Earlier, I'd walked city streets lined with shops selling designer goods — luggage, crystal, clothes, shoes, jewelry, hats, handbags, chocolate. You name it, they've got it. But few of the stores had any customers, their clerks and doormen standing idle and bored. I'm sure some people must buy, or they wouldn't remain in business. Still, I couldn't help wondering who does support this ultra-abundance of luxury. Is there really that much big money floating around?
I cruised through the Frick Collection, an art gallery set in what was once a private mansion facing Central Park. It now displays works by Rembrandt, Monet, Manet, El Greco and other European masters. Many of their subjects were nobility opulently decked out in pearls, gold, silks and jewels. It's been 400 years since some of these pieces were painted, and still we have not lost our fascination with finery.

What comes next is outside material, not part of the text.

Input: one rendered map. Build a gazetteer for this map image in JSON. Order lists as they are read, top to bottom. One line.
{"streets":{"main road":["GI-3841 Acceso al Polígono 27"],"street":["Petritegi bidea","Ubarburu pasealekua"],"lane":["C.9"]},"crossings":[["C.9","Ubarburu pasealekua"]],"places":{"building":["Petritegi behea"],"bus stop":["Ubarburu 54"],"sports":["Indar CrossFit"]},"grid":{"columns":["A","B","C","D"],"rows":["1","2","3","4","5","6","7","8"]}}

Speaking of big money, a friend sent a link to a New York Times article featuring houses that cost more than $1 million — one of which is located in Haena. The 1,524-square-foot house sits on two-thirds of an acre across from “Tunnels.” It's one of the most beautiful coastlines in the Islands, and almost entirely devoted to vacation rentals these days.
I got a giggle from the line, “It consists of one residential level, elevated from the ground for treetop views.” That's got to be the best euphemism yet for flood zone compliance. What caught my eye, though, was the mention of a “yurt next to a seasonal stream.” Hmmm. Guess you're never too rich to turn down the income from an illegal vacation rental.
And so goes Haena, yet another place in Hawaii where the locals are being steadily squeezed out by new big money.
Though I've often heard that New Yorkers are surly and rude, everyone I encountered was friendly and polite — right down to the TSA staff at La Guardia.
After the security officer checked my ID, he looked me in the eye, and said, "Now I want you to promise me you'll do something amazing today."
"Well, I did give the cab driver a big tip," I said, and he laughed. "But I'll try to do better."
"Good," he replied. "Now you have a wonderful day."
I went on my way, warmed and cheered, despite the news that my flight is delayed.
Money is useful, and necessary, and it can do good. Still, it's no substitute for the kindness and humanity that springs from an open, loving heart.
Promise me you'll do something amazing today.